The door was still open as they were positioning her wheelchair when she lurched forward in what I thought was a sneeze. Then I felt wet stuff on both my forearms. I flew out of my seat and sprinted to the wash basin about 5 feet away.
I could not help it. I got into protect-me mode. I continued scrubbing my forearms intently until I felt clean again. I did not pay any attention to the patient and the relatives at this point. I had heard them mentioning something about vomit.
When I returned to my seat there it was. The old lady had vomited all over her clothes, the wheelchair handle, the wheel and the floor. They had a vomit bag for her. They had gotten it from the nurses when I was busy cleaning myself.
I quickly realized that I could not continue this consultation with things in this state. The wheelchair was rolling in vomit. I excused myself to find one of the cleaners.
Well I found them, but both cleaners were having their lunch in the kitchen. One asked me to relocate because they would not be coming right away. I had no choice. I could not talk to these people while staring at and smelling vomit.
(It is only when everything was over and I was recounting the events to some nurses later that they pointed out to me a few spots of vomitus on my pants. Of course I was disgusted and did a make-shift cleaning. I couldn’t wait to fling those filthy trousers to be washed.)
At the time I felt all clean, though. But I had to ask someone to leave a room for me to use it. A clerk was using one of the doctors’ offices as we are short of doctors this month so I borrowed that room and the relatives wheeled the patient over.
I understood from one daughter that it was whilst the patient was being bathed that morning that she began complaining of feeling cold and started to shake. The shaking grew worse as the day progressed. With the vomiting she was now convinced that it could be “the virus”.
The patient had had one leg amputated earlier this year and one three years prior. They were all properly healed and there were no signs of infection on the stumps. She was diabetic of course.
Examination was otherwise normal, including the chest. I confirmed my presumptive diagnosis of a viral illness and gave her medication for vomiting (“Gravol” – dimenhydrinate), rehydration salts (Gesol) and more Paracetamol. I advised on increased fluid intake.
I was pleased with my management of the patient but I still felt a little shaken. It reminded me of other exposures I have had from one of the fattest needles ever going straight through my finger; to a needle stick injury with a confirmed HIV infected needle and my developing a fungal rash on the forehead from being kicked by a baby’s booty.

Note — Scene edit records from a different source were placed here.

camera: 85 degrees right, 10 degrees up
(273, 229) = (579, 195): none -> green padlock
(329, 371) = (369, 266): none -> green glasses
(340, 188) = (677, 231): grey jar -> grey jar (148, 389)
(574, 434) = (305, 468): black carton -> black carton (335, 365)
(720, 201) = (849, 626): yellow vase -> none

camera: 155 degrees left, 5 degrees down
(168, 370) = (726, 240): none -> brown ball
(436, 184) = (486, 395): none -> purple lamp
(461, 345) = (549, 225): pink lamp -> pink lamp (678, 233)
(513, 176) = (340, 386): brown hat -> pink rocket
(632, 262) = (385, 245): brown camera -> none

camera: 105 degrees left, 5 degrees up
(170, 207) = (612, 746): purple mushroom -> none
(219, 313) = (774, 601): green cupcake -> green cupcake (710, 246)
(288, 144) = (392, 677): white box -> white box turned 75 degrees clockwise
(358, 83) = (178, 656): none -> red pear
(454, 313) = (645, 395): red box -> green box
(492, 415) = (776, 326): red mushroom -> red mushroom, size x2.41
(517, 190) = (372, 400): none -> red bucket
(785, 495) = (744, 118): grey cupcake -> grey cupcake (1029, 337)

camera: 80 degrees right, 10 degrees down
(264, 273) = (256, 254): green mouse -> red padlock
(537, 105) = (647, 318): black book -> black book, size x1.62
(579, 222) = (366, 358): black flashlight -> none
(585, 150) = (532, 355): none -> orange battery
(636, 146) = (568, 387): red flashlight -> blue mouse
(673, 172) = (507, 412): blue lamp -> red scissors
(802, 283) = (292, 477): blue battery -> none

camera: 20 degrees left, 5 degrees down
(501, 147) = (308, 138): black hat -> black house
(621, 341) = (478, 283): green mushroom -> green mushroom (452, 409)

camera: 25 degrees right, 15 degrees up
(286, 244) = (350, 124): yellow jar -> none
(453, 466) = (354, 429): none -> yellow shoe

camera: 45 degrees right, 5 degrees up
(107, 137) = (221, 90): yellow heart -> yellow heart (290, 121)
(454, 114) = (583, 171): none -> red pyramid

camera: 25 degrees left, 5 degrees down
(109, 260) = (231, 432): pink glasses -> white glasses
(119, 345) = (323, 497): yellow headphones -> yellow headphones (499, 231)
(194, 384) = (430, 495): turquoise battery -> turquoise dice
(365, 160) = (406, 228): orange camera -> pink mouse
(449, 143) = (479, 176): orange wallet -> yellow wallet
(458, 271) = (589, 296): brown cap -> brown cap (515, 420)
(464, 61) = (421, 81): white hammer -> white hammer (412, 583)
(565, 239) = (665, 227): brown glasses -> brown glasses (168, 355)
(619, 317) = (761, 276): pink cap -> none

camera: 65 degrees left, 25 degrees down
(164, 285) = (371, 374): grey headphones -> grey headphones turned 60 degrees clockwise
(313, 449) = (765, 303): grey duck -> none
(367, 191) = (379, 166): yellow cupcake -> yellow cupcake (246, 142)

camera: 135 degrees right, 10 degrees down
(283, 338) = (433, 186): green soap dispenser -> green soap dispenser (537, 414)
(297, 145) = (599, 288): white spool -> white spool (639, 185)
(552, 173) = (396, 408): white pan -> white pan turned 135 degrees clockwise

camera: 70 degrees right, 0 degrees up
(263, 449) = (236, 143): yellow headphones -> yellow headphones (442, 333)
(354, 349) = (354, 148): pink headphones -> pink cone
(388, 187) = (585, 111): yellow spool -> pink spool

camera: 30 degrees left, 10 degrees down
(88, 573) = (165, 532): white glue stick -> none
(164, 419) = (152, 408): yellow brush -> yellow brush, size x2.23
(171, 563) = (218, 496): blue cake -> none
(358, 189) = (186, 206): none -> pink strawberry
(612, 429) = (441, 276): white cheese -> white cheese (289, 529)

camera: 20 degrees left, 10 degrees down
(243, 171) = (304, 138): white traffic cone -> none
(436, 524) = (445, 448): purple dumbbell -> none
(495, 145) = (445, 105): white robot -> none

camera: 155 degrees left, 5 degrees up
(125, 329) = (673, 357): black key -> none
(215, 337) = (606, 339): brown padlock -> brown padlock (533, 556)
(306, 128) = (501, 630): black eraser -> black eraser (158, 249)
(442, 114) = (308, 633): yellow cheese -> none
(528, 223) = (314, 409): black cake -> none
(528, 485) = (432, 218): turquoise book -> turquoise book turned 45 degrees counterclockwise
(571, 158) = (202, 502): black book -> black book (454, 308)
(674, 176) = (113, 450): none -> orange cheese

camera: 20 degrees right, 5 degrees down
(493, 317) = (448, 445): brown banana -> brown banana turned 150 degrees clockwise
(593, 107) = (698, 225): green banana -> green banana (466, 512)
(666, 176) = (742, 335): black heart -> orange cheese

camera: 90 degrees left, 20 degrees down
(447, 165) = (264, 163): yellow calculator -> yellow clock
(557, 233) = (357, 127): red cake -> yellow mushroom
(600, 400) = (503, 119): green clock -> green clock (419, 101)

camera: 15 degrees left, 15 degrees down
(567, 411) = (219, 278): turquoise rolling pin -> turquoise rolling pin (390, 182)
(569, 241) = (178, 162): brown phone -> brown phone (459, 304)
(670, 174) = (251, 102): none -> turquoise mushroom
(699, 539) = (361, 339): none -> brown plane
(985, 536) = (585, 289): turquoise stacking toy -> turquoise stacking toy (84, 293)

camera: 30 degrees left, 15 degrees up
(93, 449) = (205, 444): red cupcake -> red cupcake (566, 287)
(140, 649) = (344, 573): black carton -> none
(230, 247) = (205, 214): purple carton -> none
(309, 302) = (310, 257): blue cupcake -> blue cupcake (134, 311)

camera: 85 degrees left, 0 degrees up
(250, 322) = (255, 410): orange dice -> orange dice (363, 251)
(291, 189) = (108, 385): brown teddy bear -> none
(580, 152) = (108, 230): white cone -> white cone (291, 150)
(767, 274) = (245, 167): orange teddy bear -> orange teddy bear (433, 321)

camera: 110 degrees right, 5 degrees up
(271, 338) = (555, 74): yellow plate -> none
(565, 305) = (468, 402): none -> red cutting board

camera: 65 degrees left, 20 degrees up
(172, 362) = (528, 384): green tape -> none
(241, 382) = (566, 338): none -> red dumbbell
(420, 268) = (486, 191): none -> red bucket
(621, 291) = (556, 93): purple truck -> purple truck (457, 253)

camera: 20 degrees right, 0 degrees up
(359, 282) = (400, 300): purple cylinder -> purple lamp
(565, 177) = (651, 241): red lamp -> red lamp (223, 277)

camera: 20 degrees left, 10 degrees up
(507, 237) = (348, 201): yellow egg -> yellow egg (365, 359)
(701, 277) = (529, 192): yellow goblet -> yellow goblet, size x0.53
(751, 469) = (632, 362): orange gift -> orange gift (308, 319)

But what can I say? Every day is not the same. This one could not have been prevented but we take precautions whenever we can. Importantly, I was able to bring some assurance to this family.
I will bring you more interesting cases as I explain the some of the medicine behind it as well as the social aspects.
Life is still more than good. It is great and terrific and we must ever have gratitude that we live! Catch you later… Dr. Louella!!!